The bill ostensibly aims to ban gay marriage, but it includes measures so extreme that the State
Department warned that they would violate basic human rights. Strictly interpreted, the bill would
ban two gay people from going out to dinner or seeing a movie together.

It could also lead to the arrest and imprisonment of members of organizations providing all manner
of services, particularly those helping people with AIDS.

"They are very loose, those provisions," said Dorothy Aken 'Ova of the International Center for
Sexual and Reproductive Rights, a charity that works with rape victims, AIDS patients and gay
rights groups. "It could target just about anyone, based on any form of perception from anybody."

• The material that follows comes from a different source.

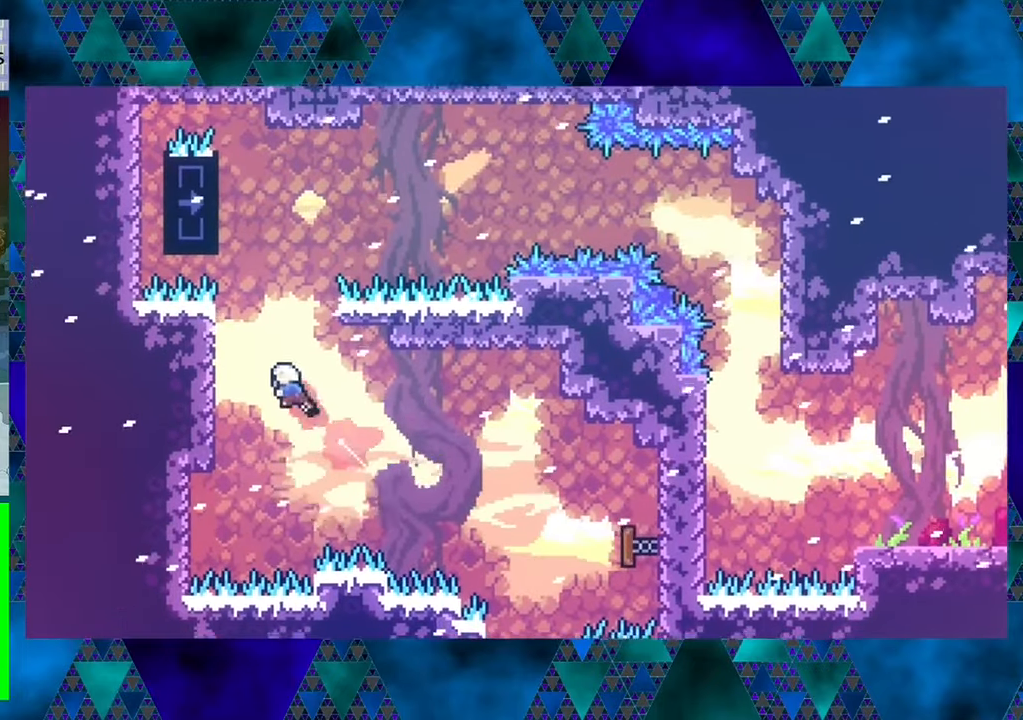
{"buttons": ["R1"], "left_stick": "center", "events": [[334, "left_stick", "center"], [350, "DPAD_LEFT", "up"], [384, "DPAD_UP", "up"]]}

Archbishop Akinola said he supported any law that limited marriage to heterosexuals, but declined
to say whether he supported the specific provisions criminalizing gay associations. "No bishop in
this church will go out and say, 'This man is gay, put him in jail,' " the archbishop said. But,
he added, Nigeria has the right to pass such a law if it reflects the country's values.

"Does Nigeria tell America what laws to make?" he said. "Does Nigeria tell England what laws to
make? This arrogance, this imperial tendency, should stop for God's sake."

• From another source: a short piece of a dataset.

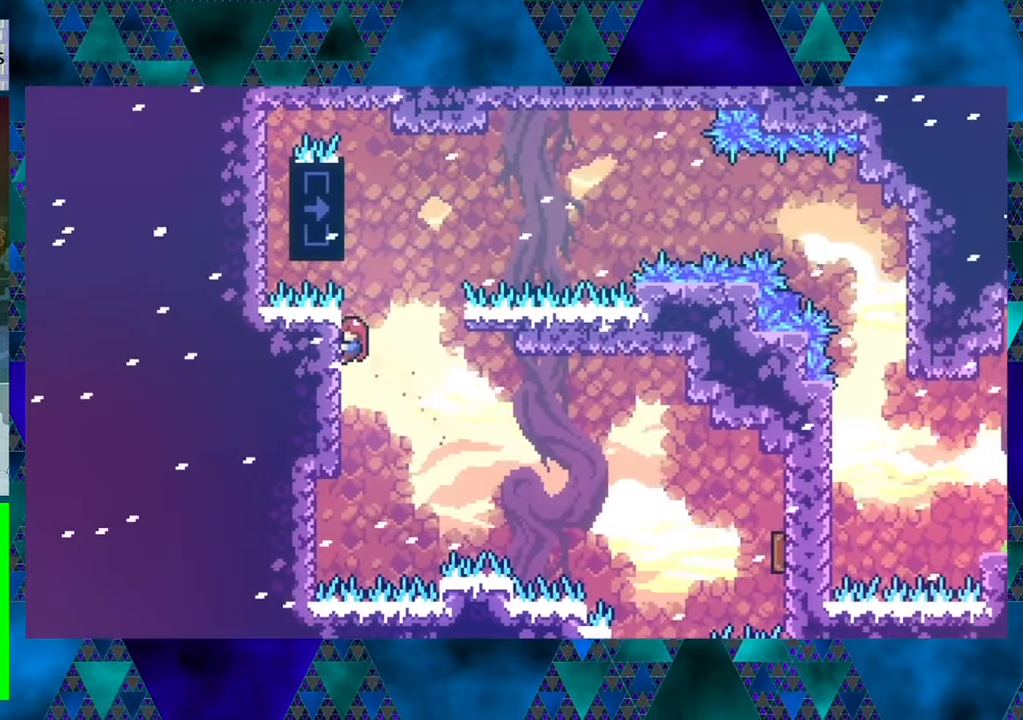
{"buttons": ["B", "R1"], "left_stick": "center", "events": [[217, "DPAD_RIGHT", "down"], [217, "DPAD_UP", "down"], [334, "DPAD_RIGHT", "up"], [334, "DPAD_UP", "up"], [500, "B", "down"]]}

Though he insisted that he was not seeking power or influence, he is clearly relishing the curious
role reversal of African archbishops sending missionaries to a Western society he sees as
increasingly godless.

Asked whether his installing a bishop in the United States violated the church's longstanding
rules, he responded heatedly that he was simply doing what Western churches had done for
centuries, sending a bishop to serve Anglicans where there is no church to provide one.

Archbishop Akinola argues that the Convocation, his group in the United States, was established
last year to serve Nigerian Anglicans unhappy with the direction of the Episcopal Church, and
eventually began to attract non-Nigerians who shared their views. Other church officials and
experts say Archbishop Akinola's intention for the Convocation was to attract Americans and become
a rival to the Episcopal Church.

"Self-seeking, self-glory, that is not me," he said. "No. Many people say I embarrass them with my
humility."

Anyone who criticizes him as power-seeking is simply trying to undermine his message, he said.
"The more they demonize, the stronger the works of God," he said.